Nothing protects the air in Beijing like the Olympic Games

The plan to ensure adequate air quality for the Olympic Games envisages a significant reduction in metallurgical production in Hebei province, which from an economic point of view is the metallurgical center of China and geographically (excluding the sea) the Chinese capital. It will also be one of the main arenas for the Games.

The Olympics will take place in February next year. Production cuts at smelters have already begun – production in Tangshan, located about 150 kilometers from Beijing, is to be cut by 12.37 million tonnes. Next year, various elements of the plan will run from January to March.

The fact that Beijing is surrounded by a chain of steel mills in Hebei province has a very negative impact on the already poor air quality in the Chinese capital. This is likely one of the reasons Beijing also recently started talking about reducing emissions from smelting. It happens that for large events, production goes from top to bottom. This was also the case at the 2008 Summer Olympics. Restrictions are also introduced in winter, when increased emissions from heating increase the risk of smog.

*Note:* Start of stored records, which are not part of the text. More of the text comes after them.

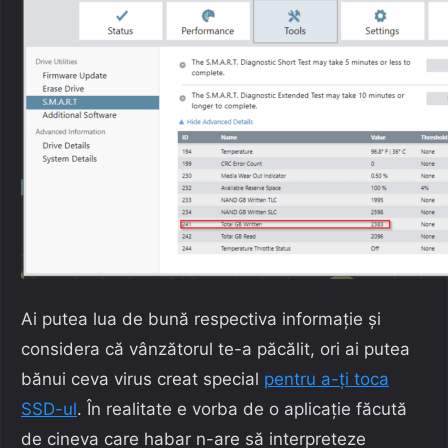
Ai putea lua de bună respectiva informație și
considera că vânzătorul te-a păcălit, ori ai putea
bănui ceva virus creat special
pentru a-ți toca
SSD-ul
. În realitate e vorba de o aplicație făcută
de cineva care habar n-are să interpreteze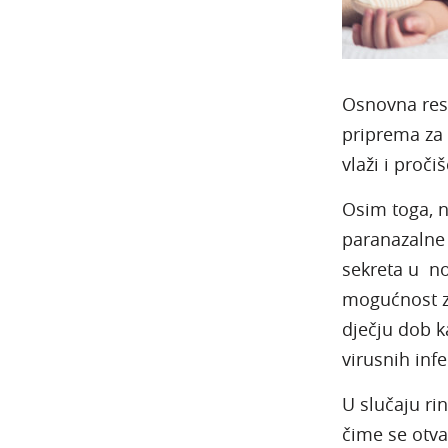
Osnovna resp
priprema za 
vlaži i proči
Osim toga, n
paranazalne
sekreta u n
mogućnost za
dječju dob k
virusnih infe
U slučaju rin
čime se otva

Tangshan, home to many heavy industries, has long been one of the most polluted cities in China, and local authorities are trying to take measures to reduce air pollution. During periods of greatest air pollution, some manufacturing plants in the region, including steel and cement plants, have been ordered to suspend or restrict production. The goal is to reduce pollutants, especially sulfur dioxide and nitrogen oxides, by 50%.